Révolution bancaire ou mirage marketing ?… Toute l’histoire des banques islamiques au Maroc, entre promesses de foi et choc des prix élevés !

Ariffino.net/Spécial

Une révolution silencieuse prend forme dans le paysage financier marocain : la finance islamique, longtemps cantonnée aux pays du Golfe, s’y installe progressivement. Mais derrière les chiffres se cachent des contradictions majeures et des choix de vie qui interrogent notre rapport à l’argent et à l’éthique.

Ce modèle financier, fondé sur des principes religieux tels que l’interdiction de l’intérêt (riba) et des transactions spéculatives, séduit une part croissante de Marocains en quête de sens éthique et spirituel dans leurs transactions.

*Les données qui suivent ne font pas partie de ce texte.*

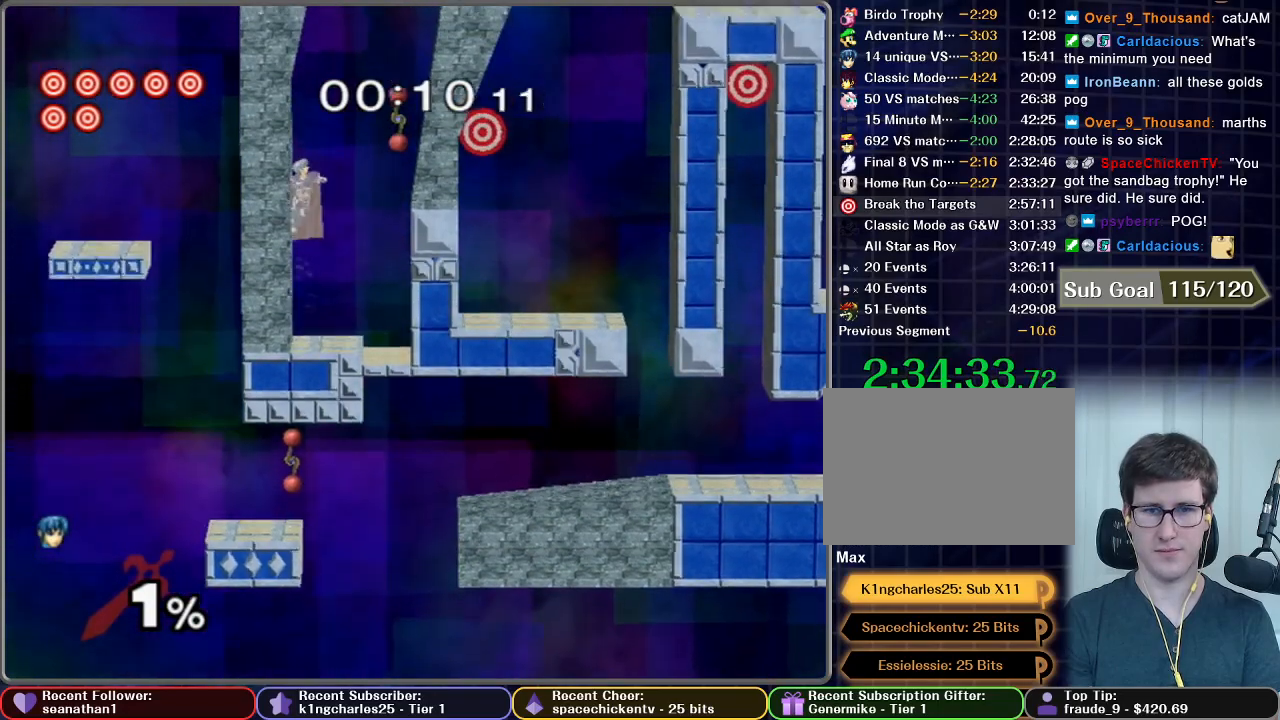
{"buttons": [], "left_stick": "up-right", "right_stick": "center", "button_events": [[250, "X", "down"], [467, "X", "up"]]}
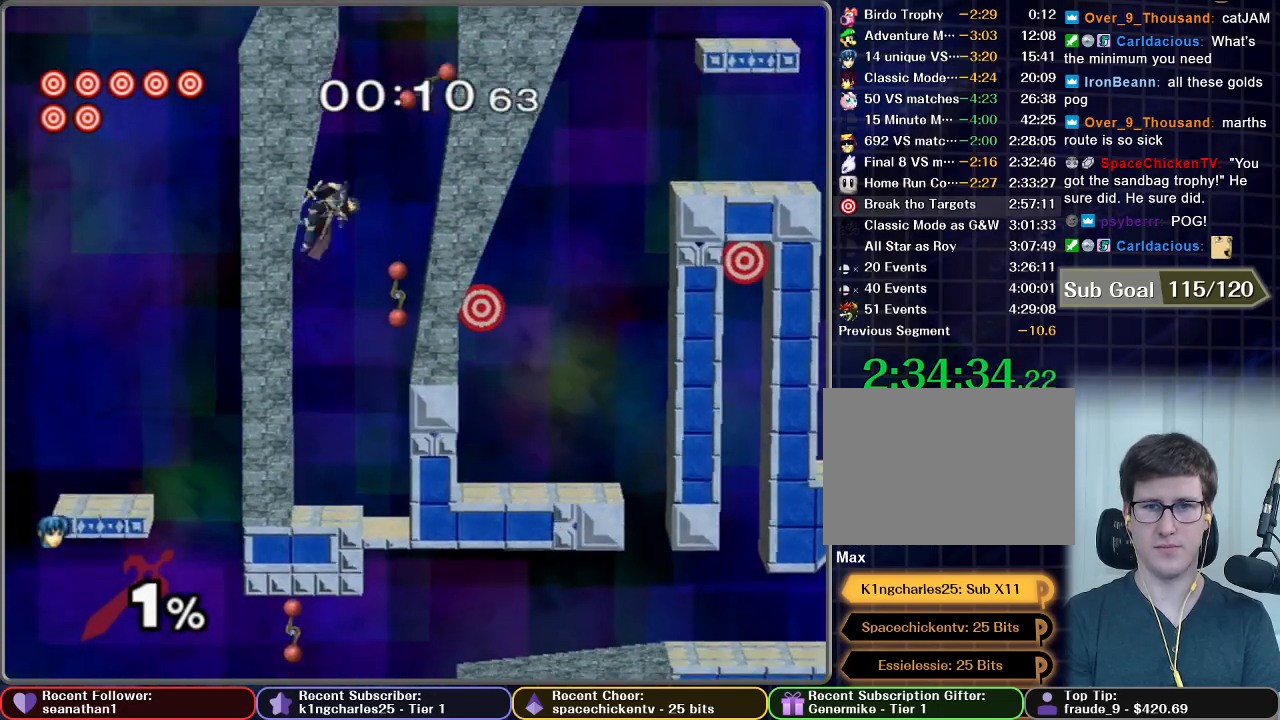
{"buttons": ["B"], "left_stick": "right", "right_stick": "center", "button_events": [[33, "B", "down"]]}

Depuis l’autorisation des premières banques participatives en 2017, le secteur a attiré près de 35 milliards de dirhams de crédits, principalement dans le financement immobilier.

35 milliards de dirhams et 15% de croissance… La foi seule suffit-elle à faire réussir l’expérience ?

“J’ai choisi une banque participative pour l’achat de mon appartement car je voulais éviter les intérêts usuraires. C’est une décision en accord avec mes convictions religieuses”, confie Amine, un jeune cadre de Rabat. Comme lui, des milliers considèrent cette alternative comme plus juste et transparente. Malgré cet engouement, les banques participatives ne représentent que 2% du total des actifs du gigantesque secteur bancaire marocain. Cependant, selon Bank Al-Maghrib, le secteur enregistre une croissance annuelle de plus de 15% dans certains segments comme l’immobilier, un rythme soutenu mais insuffisant pour opérer une transformation de fond.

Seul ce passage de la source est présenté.